Here, Stevens knew about the deficient sample breath test on the Intoxilyzer 5000 before trial and was given the records pertaining to the Intoxilyzer 5000 and the deficient sample on the day of trial. "Evidence not disclosed to the defendant before trial is not suppressed or withheld by the State if the defendant has personal knowledge thereof, or if the facts become available to him during trial and he is not prejudiced in defending against these new facts. [Citations omitted.]" State v. Barncord, 240 Kan. 35, 43, 726 P.2d 1322 (1986). Defense counsel conceded that the deficient sample breath test had been an issue in the case before the State's disclosure of the documents. Stevens admitted that he was not prejudiced by the State's late disclosure of the printout containing his deficient sample breath test results.

Concerning the Intoxilyzer 5000 maintenance records, defense counsel contended that he was prejudiced because he was unable to call an expert to testify that all breath tests should be recorded in the log book. Nevertheless, during cross-examination, Sergeant David Roughton, who was the custodian of the Intoxilyzer 5000 maintenance records at the Pittsburg Police Department, testified that the officer performing Stevens' breath test was supposed to record it in the log book but failed to do so. An expert witness was unnecessary when the records custodian himself admitted that the officer administering the breath test failed to follow procedure. Defense counsel failed to establish that there was anything in the paperwork for the Intoxilyzer 5000 which might require further investigation to aid Stevens' defense.

Your instructions —
Repeat the breath-test passage word for word, starting with "Here, Stevens knew" and going on through "breath test results.". The items here come from a different source than the breath-test passage.

Material shown —

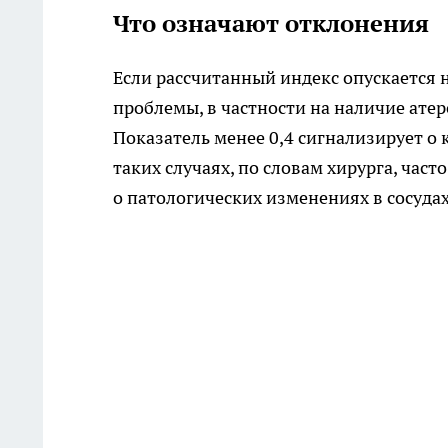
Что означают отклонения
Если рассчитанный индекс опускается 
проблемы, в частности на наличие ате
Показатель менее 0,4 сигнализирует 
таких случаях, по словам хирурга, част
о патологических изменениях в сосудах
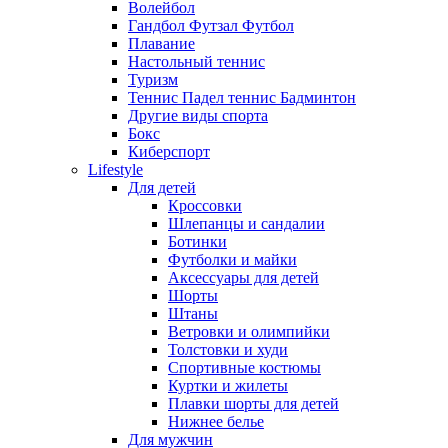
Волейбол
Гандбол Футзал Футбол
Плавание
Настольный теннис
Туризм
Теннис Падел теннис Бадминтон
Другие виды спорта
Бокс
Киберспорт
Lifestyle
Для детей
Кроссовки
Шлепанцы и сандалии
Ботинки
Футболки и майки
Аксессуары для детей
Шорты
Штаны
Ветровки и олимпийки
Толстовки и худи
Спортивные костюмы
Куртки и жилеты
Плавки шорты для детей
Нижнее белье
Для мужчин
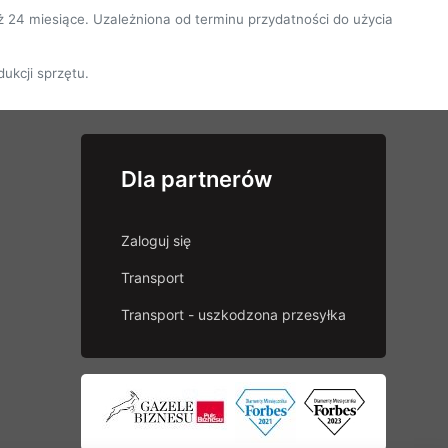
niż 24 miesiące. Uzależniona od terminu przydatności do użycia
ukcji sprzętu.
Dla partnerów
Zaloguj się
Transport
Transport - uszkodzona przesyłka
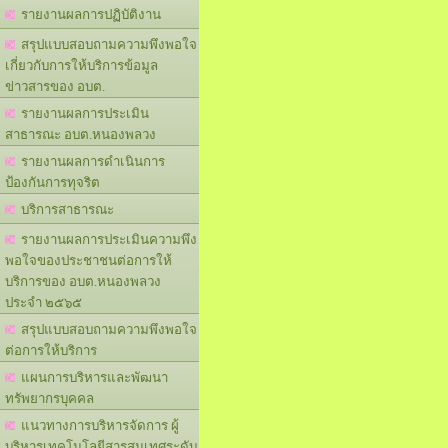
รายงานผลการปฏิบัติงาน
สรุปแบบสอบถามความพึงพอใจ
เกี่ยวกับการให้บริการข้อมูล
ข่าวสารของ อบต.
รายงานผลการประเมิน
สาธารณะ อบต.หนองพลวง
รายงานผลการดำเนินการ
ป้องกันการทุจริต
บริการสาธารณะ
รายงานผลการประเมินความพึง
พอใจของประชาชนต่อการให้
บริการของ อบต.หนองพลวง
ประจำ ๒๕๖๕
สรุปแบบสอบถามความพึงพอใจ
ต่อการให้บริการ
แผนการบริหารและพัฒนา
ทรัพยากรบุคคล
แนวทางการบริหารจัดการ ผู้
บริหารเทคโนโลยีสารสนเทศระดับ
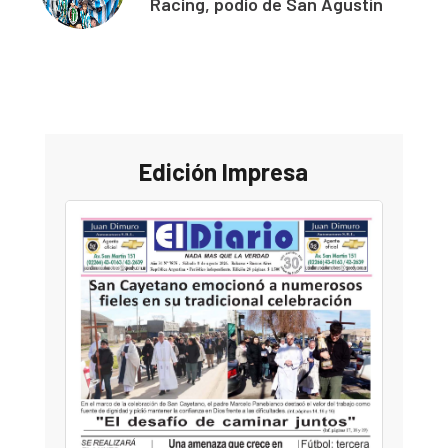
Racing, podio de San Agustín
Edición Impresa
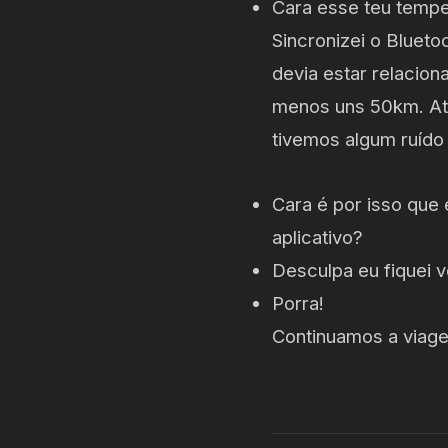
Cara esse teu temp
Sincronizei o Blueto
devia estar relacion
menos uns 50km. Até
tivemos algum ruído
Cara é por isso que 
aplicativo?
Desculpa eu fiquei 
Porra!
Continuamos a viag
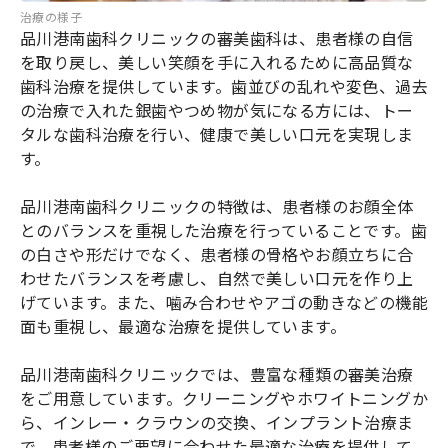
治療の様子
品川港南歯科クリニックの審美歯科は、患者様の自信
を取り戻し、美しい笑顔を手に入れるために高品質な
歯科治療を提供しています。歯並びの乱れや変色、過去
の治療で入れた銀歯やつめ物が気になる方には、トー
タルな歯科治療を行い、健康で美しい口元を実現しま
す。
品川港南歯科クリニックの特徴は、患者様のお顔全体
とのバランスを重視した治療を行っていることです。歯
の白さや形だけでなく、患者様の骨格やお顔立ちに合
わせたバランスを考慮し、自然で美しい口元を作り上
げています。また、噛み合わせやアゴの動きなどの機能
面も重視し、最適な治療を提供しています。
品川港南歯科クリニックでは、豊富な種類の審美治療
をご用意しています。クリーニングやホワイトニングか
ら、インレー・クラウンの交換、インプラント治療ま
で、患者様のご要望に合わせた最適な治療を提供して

Task answer —
Here, Stevens knew about the deficient sample breath test on the Intoxilyzer 5000 before trial and was given the records pertaining to the Intoxilyzer 5000 and the deficient sample on the day of trial. "Evidence not disclosed to the defendant before trial is not suppressed or withheld by the State if the defendant has personal knowledge thereof, or if the facts become available to him during trial and he is not prejudiced in defending against these new facts. [Citations omitted.]" State v. Barncord, 240 Kan. 35, 43, 726 P.2d 1322 (1986). Defense counsel conceded that the deficient sample breath test had been an issue in the case before the State's disclosure of the documents. Stevens admitted that he was not prejudiced by the State's late disclosure of the printout containing his deficient sample breath test results.